Question

The Molarity (M) of an aqueous solution containing \( 5.85 \, \text{g} \) of \( \text{NaCl} \) in \( 500 \, \text{mL} \) water is:
(Given: Molar Mass \( \text{Na} = 23 \) and \( \text{Cl} = 35.5 \, \text{g mol}^{-1} \))

• A. 20
• B. 0.2
• C. 2
• D. 4

Answer 1

The Correct Option is B

To calculate the molarity of the solution, first determine the molar mass of NaCl:

\[ \text{Molar mass of NaCl} = 23 \, \text{g/mol} + 35.5 \, \text{g/mol} = 58.5 \, \text{g/mol} \]

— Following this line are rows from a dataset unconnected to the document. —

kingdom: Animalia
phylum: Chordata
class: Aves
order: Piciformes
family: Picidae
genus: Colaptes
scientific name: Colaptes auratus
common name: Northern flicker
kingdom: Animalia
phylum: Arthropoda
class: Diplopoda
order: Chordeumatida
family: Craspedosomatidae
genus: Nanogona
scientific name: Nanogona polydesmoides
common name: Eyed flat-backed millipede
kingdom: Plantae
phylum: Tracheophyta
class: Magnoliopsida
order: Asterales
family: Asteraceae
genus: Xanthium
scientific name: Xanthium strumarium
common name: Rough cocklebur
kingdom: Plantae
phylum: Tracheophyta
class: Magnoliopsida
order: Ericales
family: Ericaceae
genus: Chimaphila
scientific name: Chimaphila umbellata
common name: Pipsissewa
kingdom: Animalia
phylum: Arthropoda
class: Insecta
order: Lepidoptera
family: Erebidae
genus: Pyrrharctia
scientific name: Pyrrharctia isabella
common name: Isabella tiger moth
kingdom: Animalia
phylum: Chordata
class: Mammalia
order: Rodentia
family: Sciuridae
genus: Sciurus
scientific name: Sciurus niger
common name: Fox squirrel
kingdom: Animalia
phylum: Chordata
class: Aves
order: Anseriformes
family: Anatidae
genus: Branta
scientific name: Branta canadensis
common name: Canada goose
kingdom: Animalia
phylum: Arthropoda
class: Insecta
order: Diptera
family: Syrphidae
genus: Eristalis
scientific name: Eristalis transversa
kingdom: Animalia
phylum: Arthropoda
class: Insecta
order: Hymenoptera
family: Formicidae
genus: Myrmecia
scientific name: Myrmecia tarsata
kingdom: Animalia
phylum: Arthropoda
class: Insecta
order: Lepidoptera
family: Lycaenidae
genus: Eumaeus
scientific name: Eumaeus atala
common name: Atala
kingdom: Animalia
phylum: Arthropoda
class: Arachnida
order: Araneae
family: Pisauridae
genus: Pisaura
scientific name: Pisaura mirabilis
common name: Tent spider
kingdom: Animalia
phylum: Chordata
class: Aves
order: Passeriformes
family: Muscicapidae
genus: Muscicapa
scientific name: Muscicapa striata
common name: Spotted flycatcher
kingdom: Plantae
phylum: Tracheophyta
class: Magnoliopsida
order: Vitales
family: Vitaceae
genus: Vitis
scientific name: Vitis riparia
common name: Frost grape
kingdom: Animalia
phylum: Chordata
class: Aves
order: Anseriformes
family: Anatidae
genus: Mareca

Calculate the number of moles of NaCl:

\[ n_{\text{NaCl}} = \frac{\text{Mass of NaCl}}{\text{Molar Mass of NaCl}} = \frac{5.85 \, \text{g}}{58.5 \, \text{g/mol}} = 0.1 \, \text{mol} \]

Given that the volume of the solution is 500 mL = 0.5 L, the molarity \( M \) is calculated as:

\[ M = \frac{n_{\text{NaCl}}}{V_{\text{sol}} \, (\text{in L})} = \frac{0.1 \, \text{mol}}{0.5 \, \text{L}} = 0.2 \, \text{M} \]